──────── RECORDS SHOWN

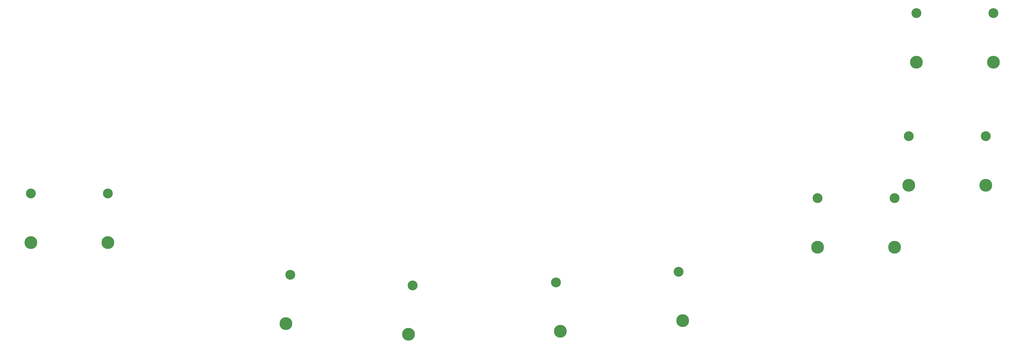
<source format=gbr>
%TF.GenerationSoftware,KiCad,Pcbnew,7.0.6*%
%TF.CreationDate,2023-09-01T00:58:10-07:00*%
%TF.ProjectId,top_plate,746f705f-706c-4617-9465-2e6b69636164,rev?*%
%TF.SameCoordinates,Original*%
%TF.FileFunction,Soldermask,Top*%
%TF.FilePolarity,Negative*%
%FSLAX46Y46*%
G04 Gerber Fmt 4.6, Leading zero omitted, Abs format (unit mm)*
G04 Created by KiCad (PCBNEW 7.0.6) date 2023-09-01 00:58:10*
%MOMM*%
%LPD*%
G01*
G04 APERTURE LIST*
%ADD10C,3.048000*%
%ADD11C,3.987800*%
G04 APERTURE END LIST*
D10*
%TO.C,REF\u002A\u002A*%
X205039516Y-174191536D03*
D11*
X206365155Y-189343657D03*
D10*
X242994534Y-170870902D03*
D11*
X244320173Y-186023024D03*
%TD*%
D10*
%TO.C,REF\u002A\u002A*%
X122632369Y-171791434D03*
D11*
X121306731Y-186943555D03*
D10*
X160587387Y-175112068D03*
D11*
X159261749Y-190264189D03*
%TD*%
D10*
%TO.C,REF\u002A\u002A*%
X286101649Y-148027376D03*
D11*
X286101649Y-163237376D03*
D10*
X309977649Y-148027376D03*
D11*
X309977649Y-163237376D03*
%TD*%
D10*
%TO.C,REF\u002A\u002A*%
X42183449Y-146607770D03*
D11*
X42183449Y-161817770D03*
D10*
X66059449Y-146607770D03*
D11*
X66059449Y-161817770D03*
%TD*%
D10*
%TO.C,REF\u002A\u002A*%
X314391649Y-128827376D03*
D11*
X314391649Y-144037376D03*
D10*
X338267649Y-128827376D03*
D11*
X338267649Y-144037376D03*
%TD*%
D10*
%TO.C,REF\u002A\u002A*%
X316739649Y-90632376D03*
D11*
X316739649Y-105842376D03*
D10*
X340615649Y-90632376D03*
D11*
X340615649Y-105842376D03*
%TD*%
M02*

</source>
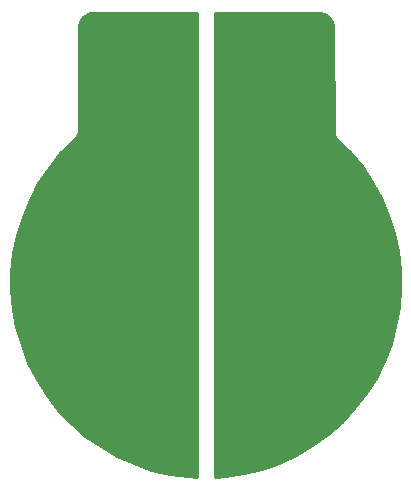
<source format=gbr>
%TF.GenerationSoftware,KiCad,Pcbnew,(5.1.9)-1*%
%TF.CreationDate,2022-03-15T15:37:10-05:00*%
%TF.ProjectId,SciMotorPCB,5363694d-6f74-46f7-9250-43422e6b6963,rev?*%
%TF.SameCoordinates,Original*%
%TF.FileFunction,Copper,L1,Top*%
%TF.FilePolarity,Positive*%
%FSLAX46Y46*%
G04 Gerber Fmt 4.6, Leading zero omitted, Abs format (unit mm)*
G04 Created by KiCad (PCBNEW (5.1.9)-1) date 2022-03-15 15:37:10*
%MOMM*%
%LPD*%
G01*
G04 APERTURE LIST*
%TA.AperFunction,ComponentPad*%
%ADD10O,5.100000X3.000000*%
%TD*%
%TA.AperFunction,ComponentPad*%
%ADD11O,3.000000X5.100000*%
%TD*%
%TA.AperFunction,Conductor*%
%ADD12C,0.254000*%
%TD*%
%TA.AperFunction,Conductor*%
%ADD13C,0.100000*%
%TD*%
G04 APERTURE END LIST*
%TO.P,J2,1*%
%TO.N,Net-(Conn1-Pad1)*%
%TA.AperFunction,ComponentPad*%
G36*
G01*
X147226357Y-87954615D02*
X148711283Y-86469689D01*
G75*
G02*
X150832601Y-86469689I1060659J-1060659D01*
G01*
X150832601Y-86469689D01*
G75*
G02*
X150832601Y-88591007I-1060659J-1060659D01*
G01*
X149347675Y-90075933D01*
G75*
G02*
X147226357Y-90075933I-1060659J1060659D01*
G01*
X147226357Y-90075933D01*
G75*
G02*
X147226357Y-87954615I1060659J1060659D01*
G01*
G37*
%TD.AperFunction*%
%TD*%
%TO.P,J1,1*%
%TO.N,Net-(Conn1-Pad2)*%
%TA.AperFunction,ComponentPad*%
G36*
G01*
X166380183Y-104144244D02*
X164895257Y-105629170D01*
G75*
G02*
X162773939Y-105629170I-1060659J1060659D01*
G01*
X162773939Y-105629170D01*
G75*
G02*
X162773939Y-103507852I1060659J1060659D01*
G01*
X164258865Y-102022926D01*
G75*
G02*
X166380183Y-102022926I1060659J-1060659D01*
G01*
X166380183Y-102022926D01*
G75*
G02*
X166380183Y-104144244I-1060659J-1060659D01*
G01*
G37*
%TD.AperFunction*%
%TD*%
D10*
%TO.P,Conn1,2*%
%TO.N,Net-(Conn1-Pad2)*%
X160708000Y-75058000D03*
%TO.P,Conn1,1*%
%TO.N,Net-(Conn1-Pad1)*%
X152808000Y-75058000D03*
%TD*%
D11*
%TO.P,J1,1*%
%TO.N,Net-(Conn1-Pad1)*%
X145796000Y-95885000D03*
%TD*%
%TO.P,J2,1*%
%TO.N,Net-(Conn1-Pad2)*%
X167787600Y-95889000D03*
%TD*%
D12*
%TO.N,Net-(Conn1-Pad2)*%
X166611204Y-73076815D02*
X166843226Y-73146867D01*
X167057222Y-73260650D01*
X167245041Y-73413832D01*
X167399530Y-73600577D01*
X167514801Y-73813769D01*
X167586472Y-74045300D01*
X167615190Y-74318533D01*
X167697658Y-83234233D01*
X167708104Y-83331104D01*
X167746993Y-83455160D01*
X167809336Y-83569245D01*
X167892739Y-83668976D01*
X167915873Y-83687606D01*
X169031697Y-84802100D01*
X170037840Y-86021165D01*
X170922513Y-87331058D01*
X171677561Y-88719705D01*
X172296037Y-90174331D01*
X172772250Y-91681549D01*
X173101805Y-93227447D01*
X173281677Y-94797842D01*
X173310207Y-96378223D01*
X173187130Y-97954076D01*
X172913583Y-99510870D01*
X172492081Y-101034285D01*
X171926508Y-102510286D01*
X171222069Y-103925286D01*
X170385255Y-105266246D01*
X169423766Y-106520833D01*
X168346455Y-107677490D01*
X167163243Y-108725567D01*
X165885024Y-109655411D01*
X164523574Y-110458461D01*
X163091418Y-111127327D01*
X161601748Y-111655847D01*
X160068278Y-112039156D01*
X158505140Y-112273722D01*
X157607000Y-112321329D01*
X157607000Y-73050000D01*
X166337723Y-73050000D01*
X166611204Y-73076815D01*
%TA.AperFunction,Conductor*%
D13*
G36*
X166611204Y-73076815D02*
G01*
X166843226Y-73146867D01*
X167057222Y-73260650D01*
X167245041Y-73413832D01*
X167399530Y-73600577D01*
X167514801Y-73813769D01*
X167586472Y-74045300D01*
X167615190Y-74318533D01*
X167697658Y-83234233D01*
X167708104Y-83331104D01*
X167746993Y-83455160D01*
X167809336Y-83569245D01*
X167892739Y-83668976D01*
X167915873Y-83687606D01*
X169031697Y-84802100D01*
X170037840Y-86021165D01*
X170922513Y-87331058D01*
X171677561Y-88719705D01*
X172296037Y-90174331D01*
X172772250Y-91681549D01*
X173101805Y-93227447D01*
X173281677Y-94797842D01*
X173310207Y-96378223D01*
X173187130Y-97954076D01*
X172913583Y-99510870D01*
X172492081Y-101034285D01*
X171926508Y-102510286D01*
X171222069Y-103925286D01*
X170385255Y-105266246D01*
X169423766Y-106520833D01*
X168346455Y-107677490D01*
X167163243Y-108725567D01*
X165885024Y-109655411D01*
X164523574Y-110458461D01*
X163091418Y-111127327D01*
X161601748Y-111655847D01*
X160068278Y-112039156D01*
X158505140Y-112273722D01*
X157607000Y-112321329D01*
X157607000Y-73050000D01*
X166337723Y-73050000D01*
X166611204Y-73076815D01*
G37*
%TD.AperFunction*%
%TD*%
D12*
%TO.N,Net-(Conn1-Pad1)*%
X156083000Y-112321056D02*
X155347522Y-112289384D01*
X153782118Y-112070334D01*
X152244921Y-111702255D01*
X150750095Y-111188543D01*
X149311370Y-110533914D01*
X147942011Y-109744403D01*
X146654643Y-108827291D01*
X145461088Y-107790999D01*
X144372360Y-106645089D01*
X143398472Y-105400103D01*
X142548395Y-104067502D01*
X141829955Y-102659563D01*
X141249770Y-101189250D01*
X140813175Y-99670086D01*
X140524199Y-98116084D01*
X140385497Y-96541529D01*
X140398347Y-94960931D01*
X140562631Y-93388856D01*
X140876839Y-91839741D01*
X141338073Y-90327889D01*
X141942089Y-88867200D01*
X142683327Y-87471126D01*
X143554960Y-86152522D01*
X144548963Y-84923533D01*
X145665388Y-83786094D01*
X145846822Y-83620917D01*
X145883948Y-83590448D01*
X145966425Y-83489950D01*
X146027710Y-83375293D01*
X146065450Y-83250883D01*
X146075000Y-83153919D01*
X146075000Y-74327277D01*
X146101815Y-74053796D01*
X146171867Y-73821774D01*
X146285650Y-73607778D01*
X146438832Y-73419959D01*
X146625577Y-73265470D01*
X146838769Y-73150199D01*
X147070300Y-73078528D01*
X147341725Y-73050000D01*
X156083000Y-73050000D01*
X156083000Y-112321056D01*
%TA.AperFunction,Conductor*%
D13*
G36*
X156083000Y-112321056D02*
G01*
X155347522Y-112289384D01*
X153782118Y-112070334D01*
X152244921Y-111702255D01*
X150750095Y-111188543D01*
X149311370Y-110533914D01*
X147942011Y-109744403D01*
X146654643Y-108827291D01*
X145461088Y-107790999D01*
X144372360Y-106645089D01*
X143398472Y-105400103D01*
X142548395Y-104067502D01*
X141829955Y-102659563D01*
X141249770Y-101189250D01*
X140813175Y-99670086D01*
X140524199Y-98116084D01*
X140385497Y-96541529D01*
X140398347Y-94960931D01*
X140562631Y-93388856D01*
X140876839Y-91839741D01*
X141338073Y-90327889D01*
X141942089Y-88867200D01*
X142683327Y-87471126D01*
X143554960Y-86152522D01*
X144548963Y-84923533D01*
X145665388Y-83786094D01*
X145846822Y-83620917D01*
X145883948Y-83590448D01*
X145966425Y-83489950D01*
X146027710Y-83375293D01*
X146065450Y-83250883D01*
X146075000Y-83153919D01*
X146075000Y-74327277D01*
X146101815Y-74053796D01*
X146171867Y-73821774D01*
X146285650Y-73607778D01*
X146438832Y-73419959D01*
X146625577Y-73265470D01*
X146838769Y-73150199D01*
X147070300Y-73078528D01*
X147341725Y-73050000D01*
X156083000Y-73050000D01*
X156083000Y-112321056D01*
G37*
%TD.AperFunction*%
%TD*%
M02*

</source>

────────────────

● **EXERCISE REQUIREMENTS**: Go line by line through the records above and copy each one containing "Created".

● **TASK SOLUTION**:
G04 Created by KiCad (PCBNEW 7.0.6) date 2023-09-01 00:58:10*
G04 Created by KiCad (PCBNEW (5.1.9)-1) date 2022-03-15 15:37:10*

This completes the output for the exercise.